◆ **WHAT IS REQUIRED**:
Comb through the entries for "knee" and pull out each line that holds it.

Named joint coordinates:
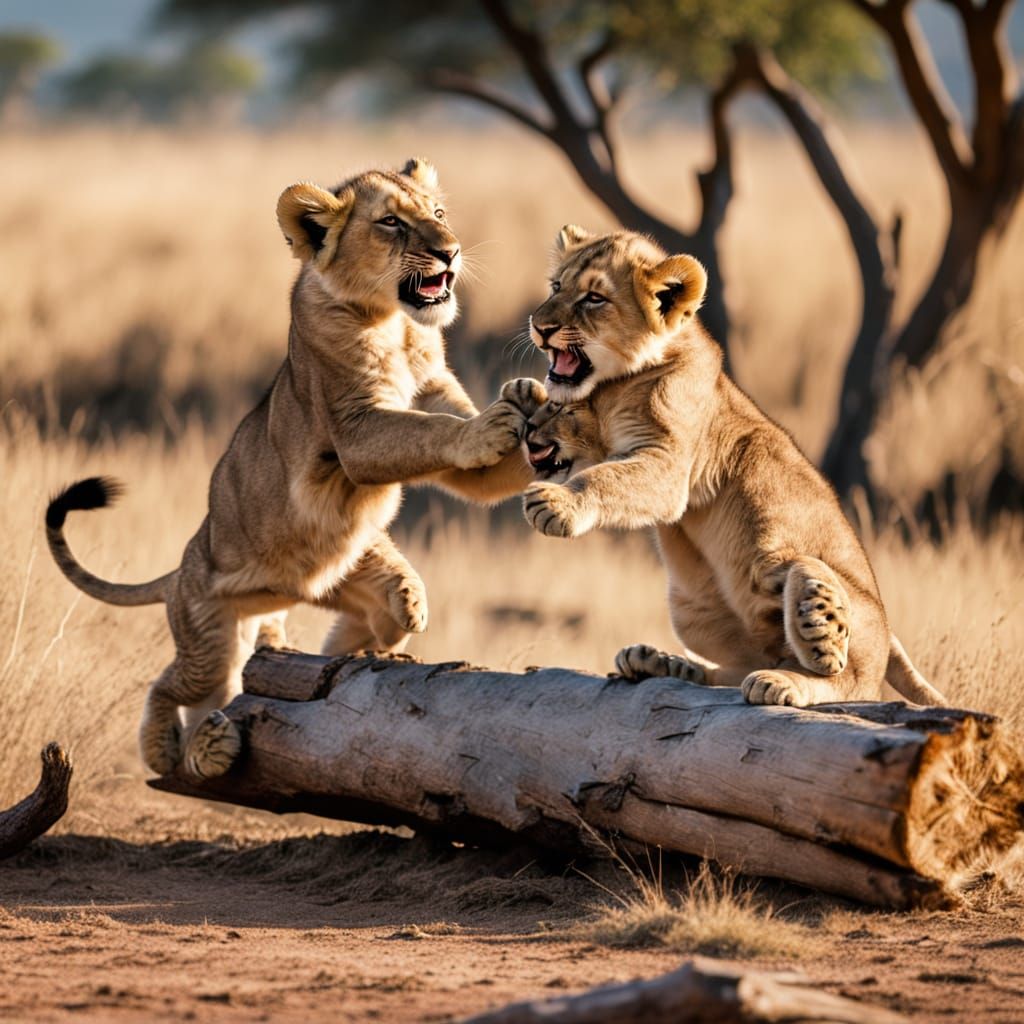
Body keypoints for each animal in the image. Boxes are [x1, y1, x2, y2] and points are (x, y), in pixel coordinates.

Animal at [46, 158, 544, 779]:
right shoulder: (356, 431)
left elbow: (474, 454)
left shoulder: (434, 400)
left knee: (366, 629)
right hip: (211, 635)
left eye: (438, 213)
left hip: (330, 585)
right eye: (390, 223)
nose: (450, 251)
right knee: (175, 687)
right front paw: (493, 425)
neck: (400, 325)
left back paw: (388, 616)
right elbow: (429, 430)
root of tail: (181, 566)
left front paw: (536, 401)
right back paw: (180, 750)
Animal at [518, 225, 945, 708]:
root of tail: (889, 633)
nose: (540, 326)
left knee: (846, 679)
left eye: (594, 298)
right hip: (693, 612)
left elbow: (606, 478)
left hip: (786, 575)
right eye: (556, 286)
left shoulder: (668, 466)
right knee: (731, 669)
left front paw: (555, 505)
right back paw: (657, 662)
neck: (613, 388)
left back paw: (795, 663)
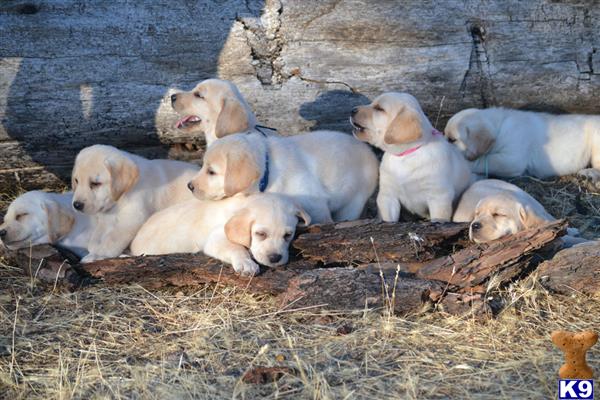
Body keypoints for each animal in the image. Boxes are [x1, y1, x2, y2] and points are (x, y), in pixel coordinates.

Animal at [130, 193, 310, 276]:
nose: (275, 258)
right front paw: (246, 264)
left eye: (288, 235)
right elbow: (236, 247)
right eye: (260, 234)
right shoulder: (215, 239)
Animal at [185, 130, 378, 222]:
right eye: (203, 165)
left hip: (354, 199)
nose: (190, 186)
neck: (268, 172)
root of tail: (370, 152)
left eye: (211, 171)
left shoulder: (316, 203)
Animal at [352, 91, 474, 222]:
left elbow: (438, 216)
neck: (406, 155)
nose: (352, 110)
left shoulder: (439, 197)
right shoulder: (388, 196)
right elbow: (387, 218)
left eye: (379, 109)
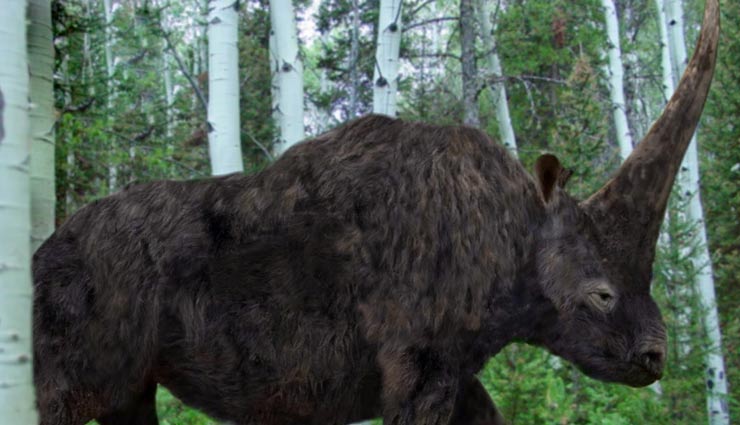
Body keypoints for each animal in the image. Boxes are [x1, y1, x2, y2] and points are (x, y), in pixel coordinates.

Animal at [32, 0, 719, 423]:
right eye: (601, 295)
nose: (655, 360)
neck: (519, 231)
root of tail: (41, 250)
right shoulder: (420, 356)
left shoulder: (452, 364)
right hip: (76, 298)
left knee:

◆ **WRITTEN SOLUTION**:
left knee: (366, 629)
right knee: (175, 687)
left knee: (846, 679)
right knee: (731, 669)
left knee:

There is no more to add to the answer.